In an interview, Feltes said Luxembourg-based SES nonetheless still expects SES-8 to be the payload on the next Falcon 9 launch. The mission, scheduled to take place in the coming weeks, will be the Falcon 9’s first to geostationary transfer orbit, the dropoff point for most telecommunications craft.

Among the new features to be proved during the maiden flight of the Falcon 9 v1.1 rocket was the ability of its upper stage to perform a second ignition. While it was not needed for the Sept. 29 mission, which deployed multiple satellites to low Earth orbit, it is a necessary feature for launches into geostationary transfer orbit.

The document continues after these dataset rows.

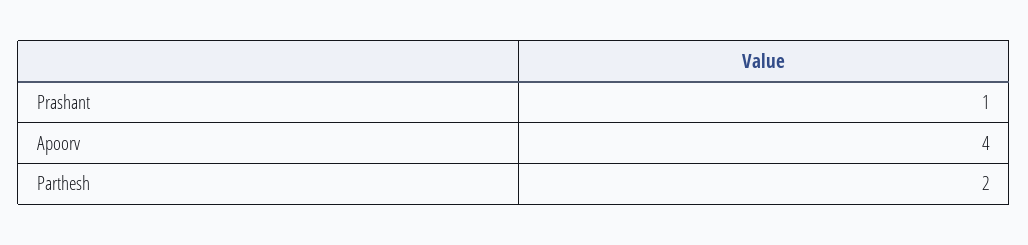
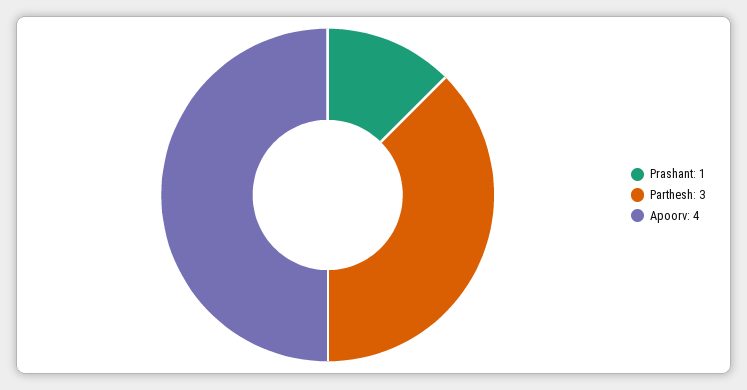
Parthesh: 2 -> 3

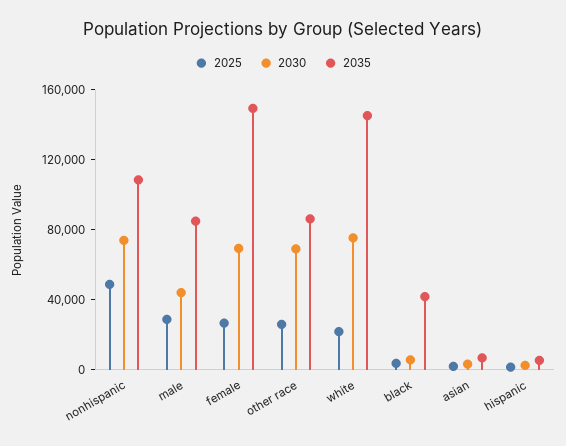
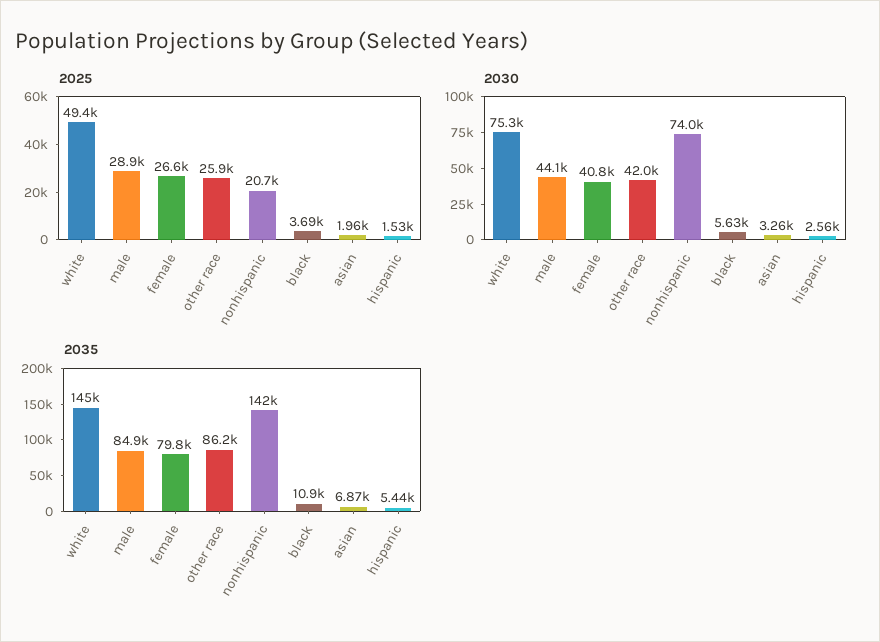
2025, nonhispanic: 50000 -> 20700
2035, nonhispanic: 110000 -> 142000
2030, female: 70000 -> 40800
2035, female: 150000 -> 79800
2030, other race: 70000 -> 42000
2025, white: 20000 -> 49400
2035, black: 40000 -> 10900

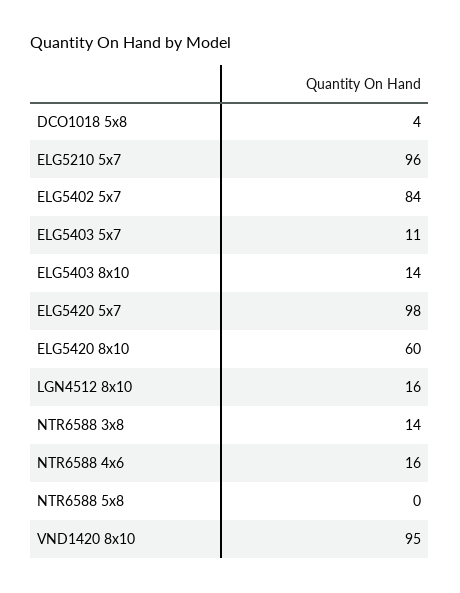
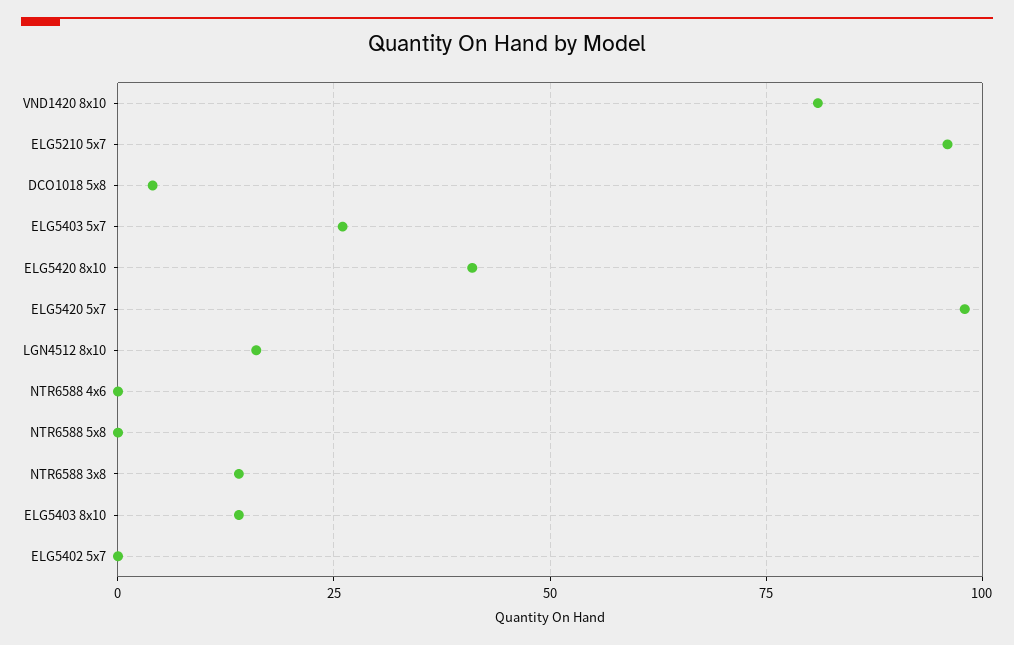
ELG5402 5x7: 84 -> 0
ELG5403 5x7: 11 -> 25
ELG5420 8x10: 60 -> 40
NTR6588 4x6: 16 -> 0
VND1420 8x10: 95 -> 80

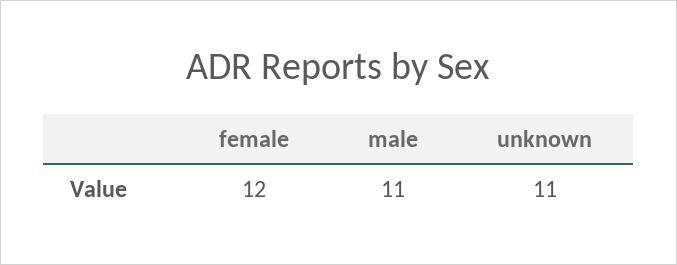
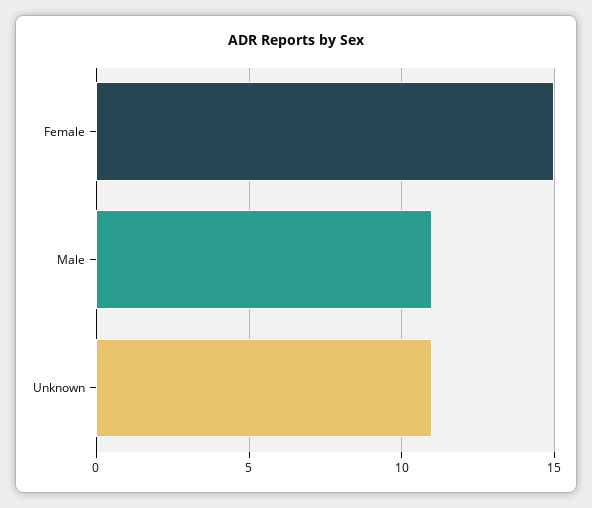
female: 12 -> 15

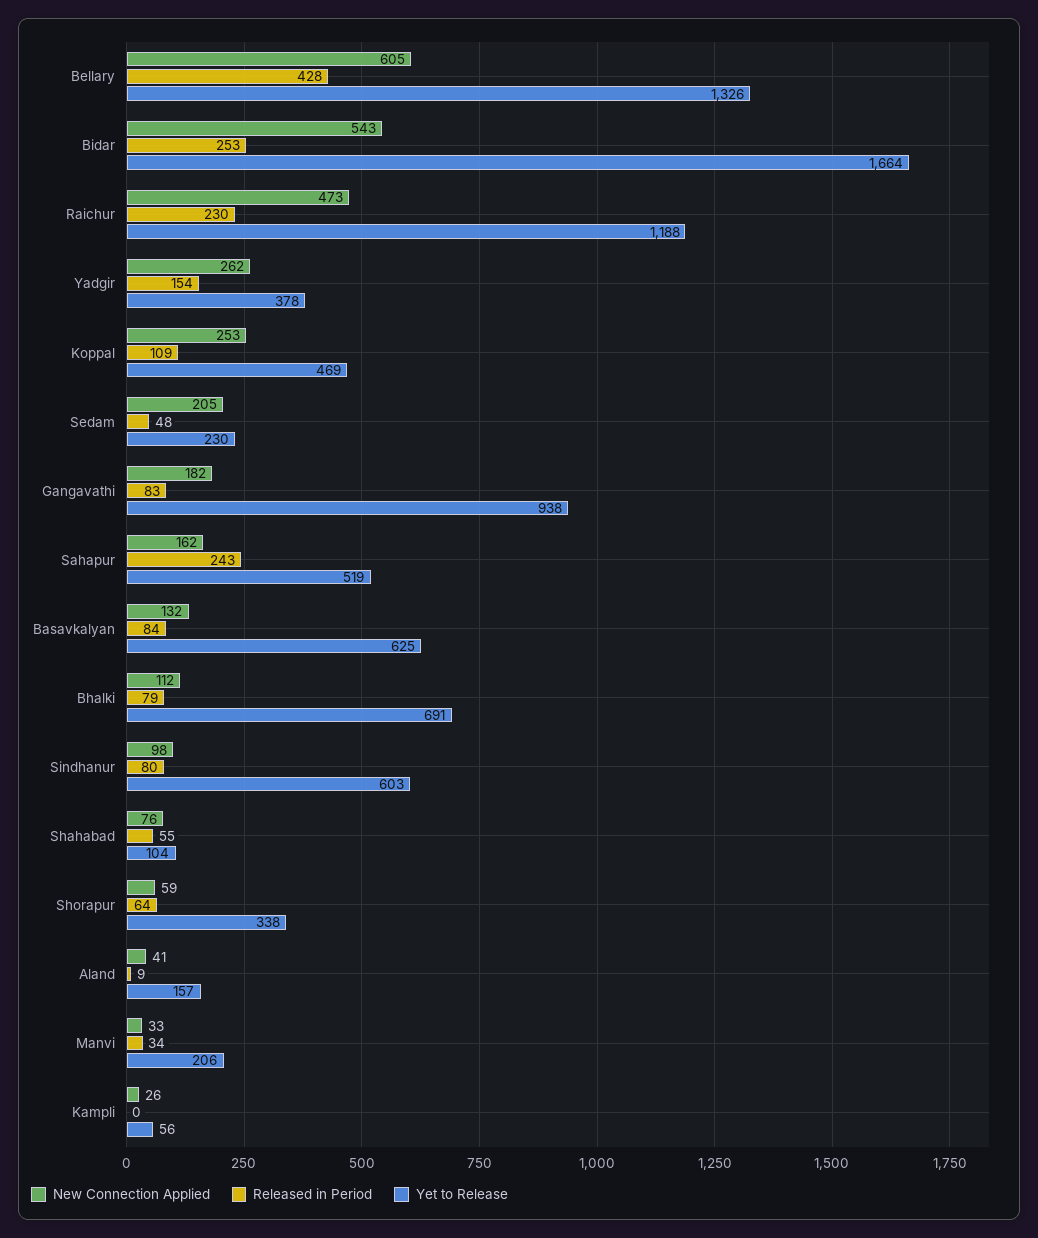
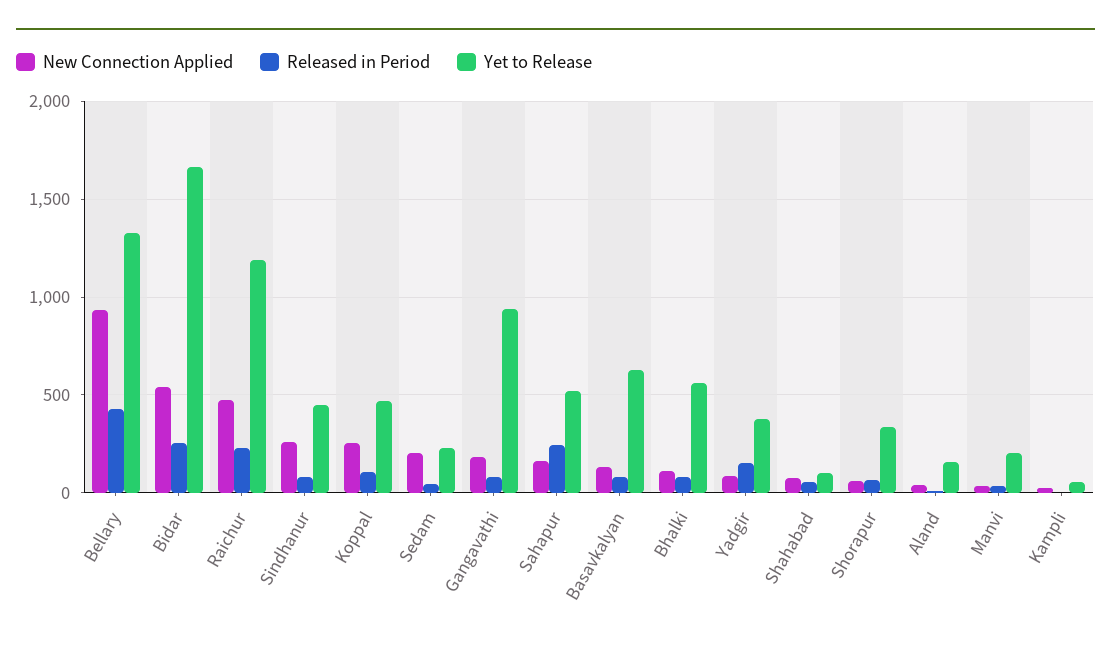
New Connection Applied, Bellary: 605 -> 950
New Connection Applied, Yadgir: 262 -> 100
Yet to Release, Bhalki: 691 -> 550
New Connection Applied, Sindhanur: 98 -> 250
Yet to Release, Sindhanur: 603 -> 450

Hawthorne, Calif.-based Space Exploration Technologies Corp. (SpaceX) has a backlog of more than $1 billion in commercial satellite launches, more than half of which is for owners of geostationary-orbiting telecommunications satellites.

SpaceX’s low prices relative to the competition — even compared with the Chinese Long March vehicle — have enabled the company to amass a healthy commercial backlog despite having never launched to geostationary transfer orbit.

SpaceX officials said after the Sept. 29 launch that the nonignition of the upper stage did not appear to be of a sort to delay the SES flight for very long. Feltes said SES is will hoping for a launch as soon as October, but added that if it slipped to November the company was willing to wait.

The fact that SES will be awaiting details from SpaceX “does not mean that we reject the flight as a qualification flight,” Feltes said. “We still plan to be on the next Falcon flight, once SpaceX has solved the problem. But we need a technical explanation. We do need reignition of the stage for our satellite.”

The shutdown of the U.S. government has rendered moot the date of SES-8’s launch from Cape Canaveral Air Force Station, Fla. Feltes said no new launches are moving forward during the shutdown. SES-8’s manufacturer, Orbital Sciences Corp. of Dulles, Va., is weighing whether to send the satellite to Florida aboard a truck once SES has authorized its shipment to the spaceport.

Peter B. de Selding was the Paris bureau chief for SpaceNews.